Mark Zandi:                     Construction.

Marisa DiNatale:            Civilian, private workers-

Mark Zandi:                     Construction.

Marisa DiNatale:            Oh, construction. Okay.

Mark Zandi:                     It's construction. So it's the employment cost index, total compensation. So wages, salaries, and benefits for the construction sector, year-over-year it's up 4.9%. And in the quarter Q1 2023, it's up 5.9% annually.

Marisa DiNatale:            Accelerating.

Mark Zandi:                     Yeah. I looked across most sectors, Certainly the large sectors, none of them are accelerating at all. Either the growth rates are stable or they're coming in. The one exception that I found was construction. So that goes to the still very tight labor market there. Only last month did we see any job loss in construction. Perhaps goes to single family is down, but multi-family is booming. And also we've got a lot of public infrastructure that's now kicking into gear because of the infrastructure plan. And we still have labor market issues related to the pandemic, going back to the difficulty of getting immigrants here into the construction trade. So, a lot going on there. And it also just highlights another broader point is that construction, the industry has shown very poor productivity growth over the years; Very difficult, at least as measured to increase productivity. And so that makes very difficult to keep labor costs down. So I thought that was a-

Edward Pinto:                 Mark, you said we'd have a moment to talk about maybe the supply issue.

Mark Zandi:                     Yeah, sure. Fire away.

Edward Pinto:                 We've come up with what we call light touch sensing, and what we have found is that as you move from McMansions... So the exclusionary zoning that we have basically promotes McMansions because that's the highest and best use. And by definition, they have to. And it's based on if you tear down a house, you have to have a lot that's worth a lot to justify tearing down the lower priced value that's on it. And you have to replace it with an expensive house, and that's why you get McMansions. Builders don't pick McMansions to put on those lots. The economics drive it based on the zoning. And if you allow two units, you would get a duplex instead. If you allow 3, 4, 5, you'd get whatever. In general, it marches up.

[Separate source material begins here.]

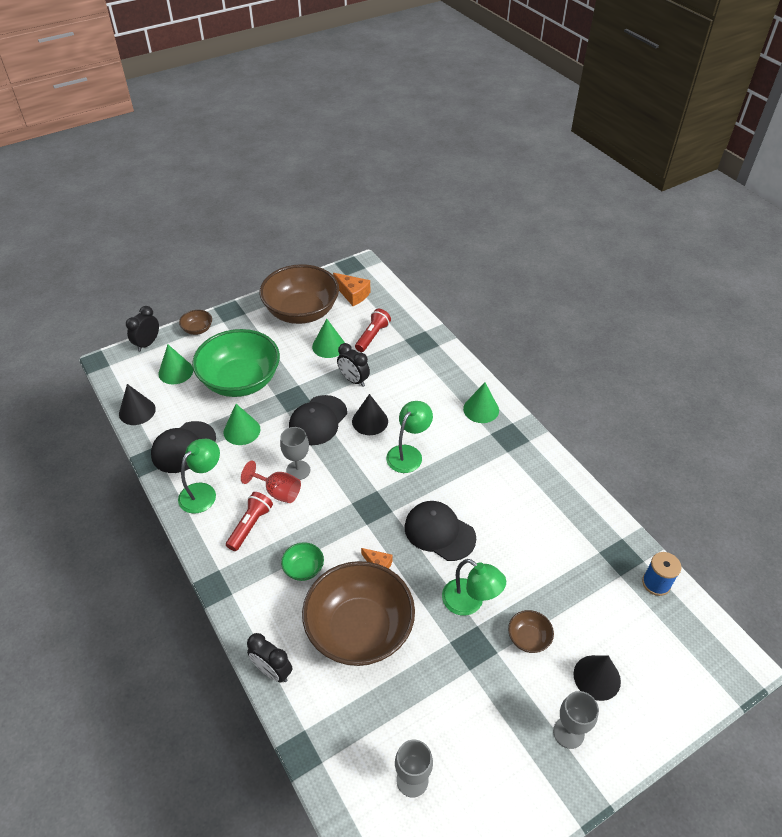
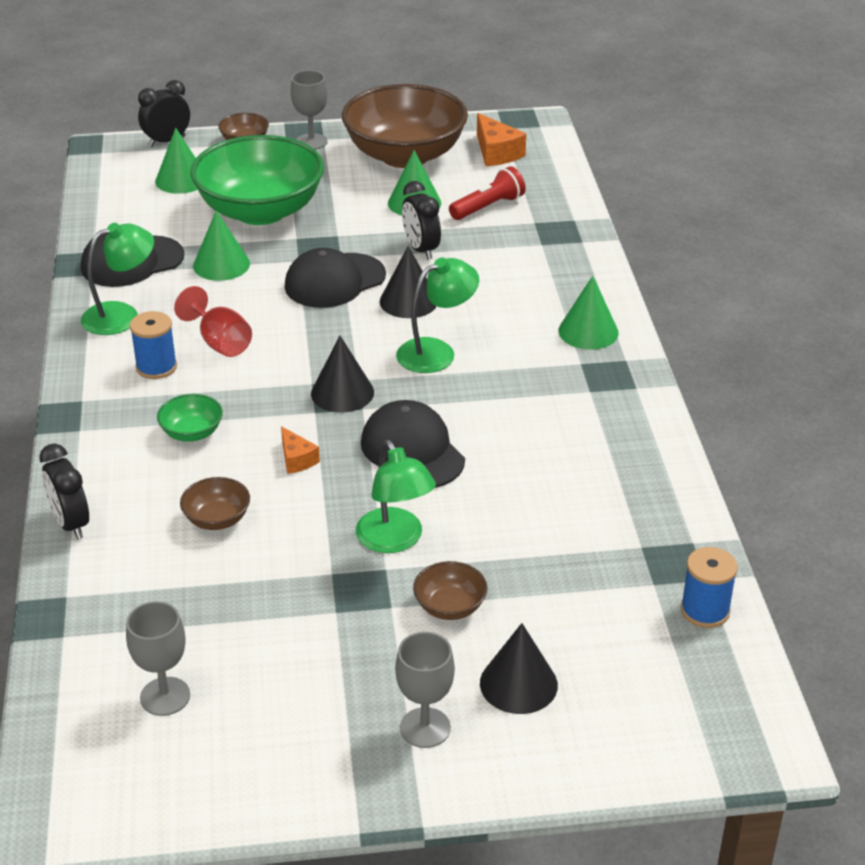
camera: 25 degrees right, 10 degrees down
black cone [119,384,156,425] -> black cone moved to [311,336,374,413]
red flashlight [226,492,273,551] -> blue spool [130,311,177,379]
grey goblet [280,427,310,480] -> grey goblet moved to [291,70,328,150]
brown bowl [302,561,415,666] -> brown bowl [180,477,250,530], size x0.41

                                           And what we found looking at Seattle is as it marches up, the total amount built increases, the total value built increases, but the per unit value declines. And eventually once you get above three or four units on a parcel, it actually gets less expensive than a unit that you're replacing, which means you're getting rid of one unit and replacing with three or four, three additional or maybe four additional at lower price points. And that's what you need in order to get this market healthy and have an abundant supply of housing, you need to be building in that middle point and below. And that then gets the filtering going and that then reduces the displacement pressure that leads to homelessness.

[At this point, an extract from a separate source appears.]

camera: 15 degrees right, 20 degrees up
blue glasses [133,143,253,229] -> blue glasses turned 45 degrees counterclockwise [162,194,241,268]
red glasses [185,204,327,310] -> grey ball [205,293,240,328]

Mark Zandi:                     I'm with you. I'm with you. I guess the only place where I might diverge a bit is in terms of policy. Maybe there's a way to facilitate more of that more quickly because that is definitely a big, big problem. Big problem. Hey Ed, I want to be respectful. I know you have to catch a plane. I do want to say the one thing that I find so endearing about you is how so excited and interested you are and what you do. It's infectious. I mean, how can you not housing after listening to you because you love it so much.

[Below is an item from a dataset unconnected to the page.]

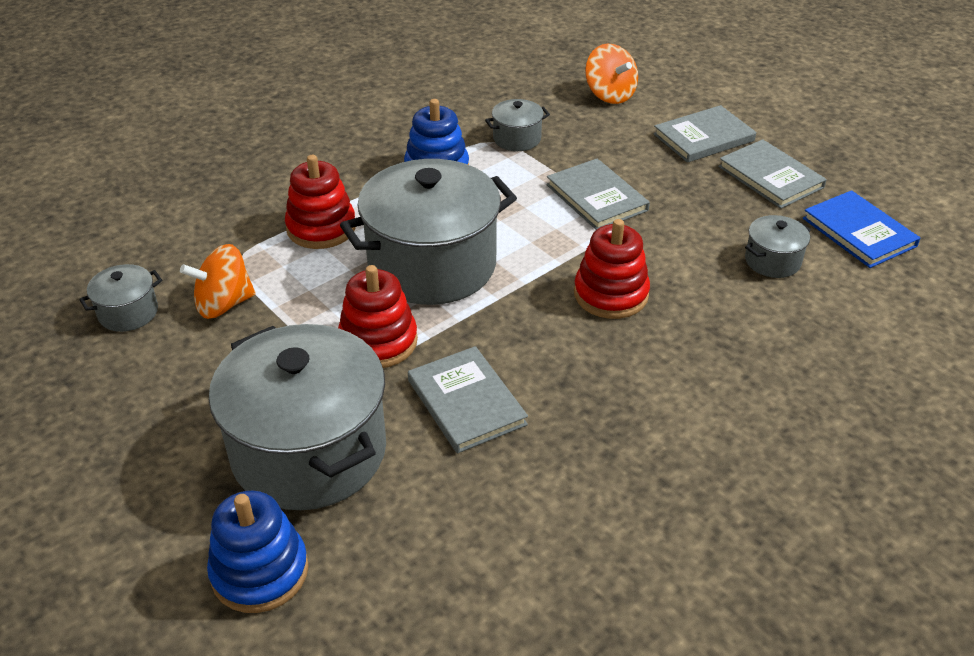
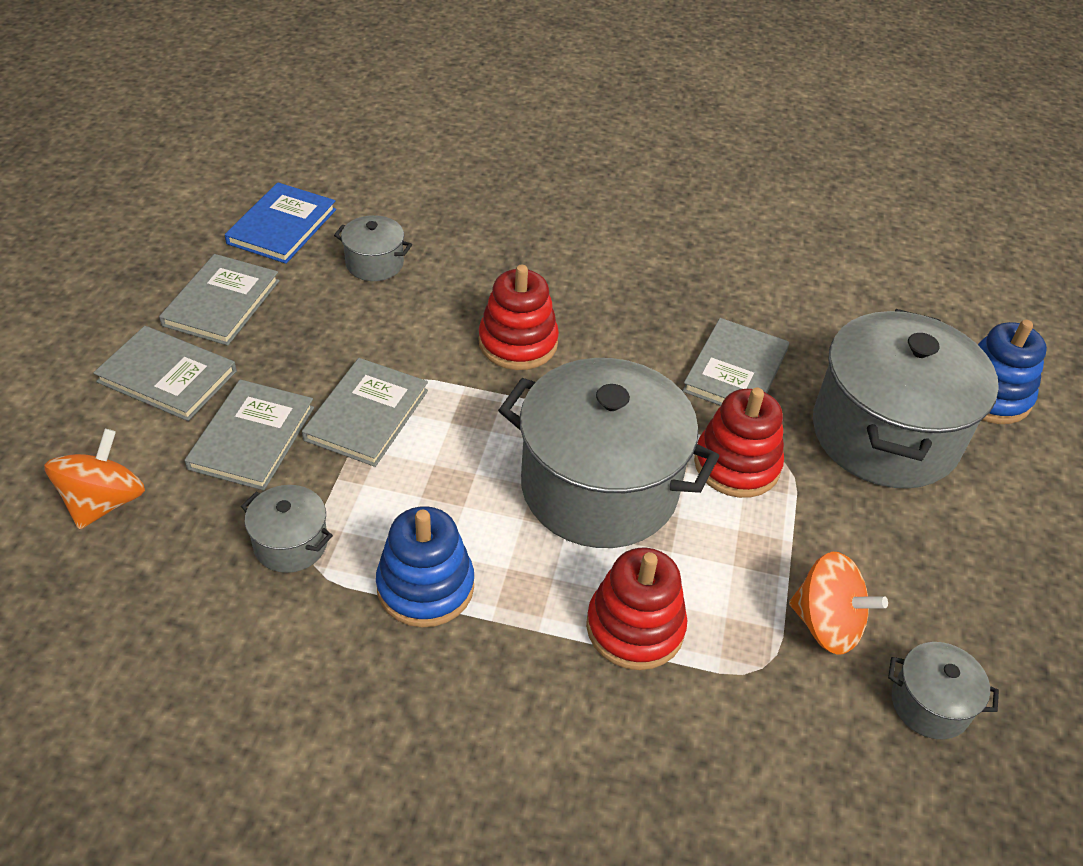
camera: 130 degrees left, 5 degrees up
none -> grey book [184,379,314,491]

Edward Pinto:                 [inaudible 01:10:35] my wife. If you have it for 50 years, then it becomes a little different.

Mark Zandi:                     Oh, okay.

Edward Pinto:                 The reason is literally every day I'm getting stuff out of what I call our laboratory. And this morning I got these maps that Arthur put together. And every day we call it, we start with data, we turn data into information, but the key is to turn information into knowledge. And so every day I'm getting knowledge coming up from the laboratory and then you turn that knowledge into policy and action. And that's what I find exciting.

Mark Zandi:                     You certainly are exciting and you make everyone around you more excited, which is-

Edward Pinto:                 Thank you.